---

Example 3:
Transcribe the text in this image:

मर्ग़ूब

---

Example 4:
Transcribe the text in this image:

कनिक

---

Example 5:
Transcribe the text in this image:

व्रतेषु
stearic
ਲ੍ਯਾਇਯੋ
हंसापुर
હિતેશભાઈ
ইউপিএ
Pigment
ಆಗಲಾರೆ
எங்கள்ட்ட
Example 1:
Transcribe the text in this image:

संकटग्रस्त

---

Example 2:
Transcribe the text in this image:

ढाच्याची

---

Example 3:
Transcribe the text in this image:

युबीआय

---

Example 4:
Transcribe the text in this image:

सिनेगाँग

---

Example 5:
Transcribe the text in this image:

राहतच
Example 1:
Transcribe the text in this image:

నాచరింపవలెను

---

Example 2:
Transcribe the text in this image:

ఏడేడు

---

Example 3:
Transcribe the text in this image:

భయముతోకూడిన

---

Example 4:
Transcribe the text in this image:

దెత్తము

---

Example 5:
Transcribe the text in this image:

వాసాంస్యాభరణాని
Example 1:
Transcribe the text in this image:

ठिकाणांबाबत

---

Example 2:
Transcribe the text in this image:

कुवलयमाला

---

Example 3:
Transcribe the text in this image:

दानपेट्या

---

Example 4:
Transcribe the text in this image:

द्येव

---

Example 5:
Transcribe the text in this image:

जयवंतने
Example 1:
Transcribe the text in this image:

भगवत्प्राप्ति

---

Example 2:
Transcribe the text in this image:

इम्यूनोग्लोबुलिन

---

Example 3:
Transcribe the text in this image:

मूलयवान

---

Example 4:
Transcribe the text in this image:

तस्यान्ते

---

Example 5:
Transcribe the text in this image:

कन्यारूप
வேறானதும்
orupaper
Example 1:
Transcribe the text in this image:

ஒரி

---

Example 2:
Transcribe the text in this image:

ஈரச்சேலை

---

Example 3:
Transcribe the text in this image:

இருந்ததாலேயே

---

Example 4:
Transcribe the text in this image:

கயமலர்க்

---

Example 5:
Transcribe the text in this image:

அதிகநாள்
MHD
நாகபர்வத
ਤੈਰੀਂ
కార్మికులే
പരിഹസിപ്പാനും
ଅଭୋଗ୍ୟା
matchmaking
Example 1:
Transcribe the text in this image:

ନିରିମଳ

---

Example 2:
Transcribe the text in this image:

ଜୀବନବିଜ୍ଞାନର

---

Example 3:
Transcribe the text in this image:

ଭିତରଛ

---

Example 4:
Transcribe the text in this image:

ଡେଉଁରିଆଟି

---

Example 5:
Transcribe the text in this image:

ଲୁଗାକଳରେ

ACTION ITEM: Print every entry exactly as it appears.

ANSWER TO THIS EXERCISE:
---

Example 3:
Transcribe the text in this image:

मर्ग़ूब

---

Example 4:
Transcribe the text in this image:

कनिक

---

Example 5:
Transcribe the text in this image:

व्रतेषु
stearic
ਲ੍ਯਾਇਯੋ
हंसापुर
હિતેશભાઈ
ইউপিএ
Pigment
ಆಗಲಾರೆ
எங்கள்ட்ட
Example 1:
Transcribe the text in this image:

संकटग्रस्त

---

Example 2:
Transcribe the text in this image:

ढाच्याची

---

Example 3:
Transcribe the text in this image:

युबीआय

---

Example 4:
Transcribe the text in this image:

सिनेगाँग

---

Example 5:
Transcribe the text in this image:

राहतच
Example 1:
Transcribe the text in this image:

నాచరింపవలెను

---

Example 2:
Transcribe the text in this image:

ఏడేడు

---

Example 3:
Transcribe the text in this image:

భయముతోకూడిన

---

Example 4:
Transcribe the text in this image:

దెత్తము

---

Example 5:
Transcribe the text in this image:

వాసాంస్యాభరణాని
Example 1:
Transcribe the text in this image:

ठिकाणांबाबत

---

Example 2:
Transcribe the text in this image:

कुवलयमाला

---

Example 3:
Transcribe the text in this image:

दानपेट्या

---

Example 4:
Transcribe the text in this image:

द्येव

---

Example 5:
Transcribe the text in this image:

जयवंतने
Example 1:
Transcribe the text in this image:

भगवत्प्राप्ति

---

Example 2:
Transcribe the text in this image:

इम्यूनोग्लोबुलिन

---

Example 3:
Transcribe the text in this image:

मूलयवान

---

Example 4:
Transcribe the text in this image:

तस्यान्ते

---

Example 5:
Transcribe the text in this image:

कन्यारूप
வேறானதும்
orupaper
Example 1:
Transcribe the text in this image:

ஒரி

---

Example 2:
Transcribe the text in this image:

ஈரச்சேலை

---

Example 3:
Transcribe the text in this image:

இருந்ததாலேயே

---

Example 4:
Transcribe the text in this image:

கயமலர்க்

---

Example 5:
Transcribe the text in this image:

அதிகநாள்
MHD
நாகபர்வத
ਤੈਰੀਂ
కార్మికులే
പരിഹസിപ്പാനും
ଅଭୋଗ୍ୟା
matchmaking
Example 1:
Transcribe the text in this image:

ନିରିମଳ

---

Example 2:
Transcribe the text in this image:

ଜୀବନବିଜ୍ଞାନର

---

Example 3:
Transcribe the text in this image:

ଭିତରଛ

---

Example 4:
Transcribe the text in this image:

ଡେଉଁରିଆଟି

---

Example 5:
Transcribe the text in this image:

ଲୁଗାକଳରେ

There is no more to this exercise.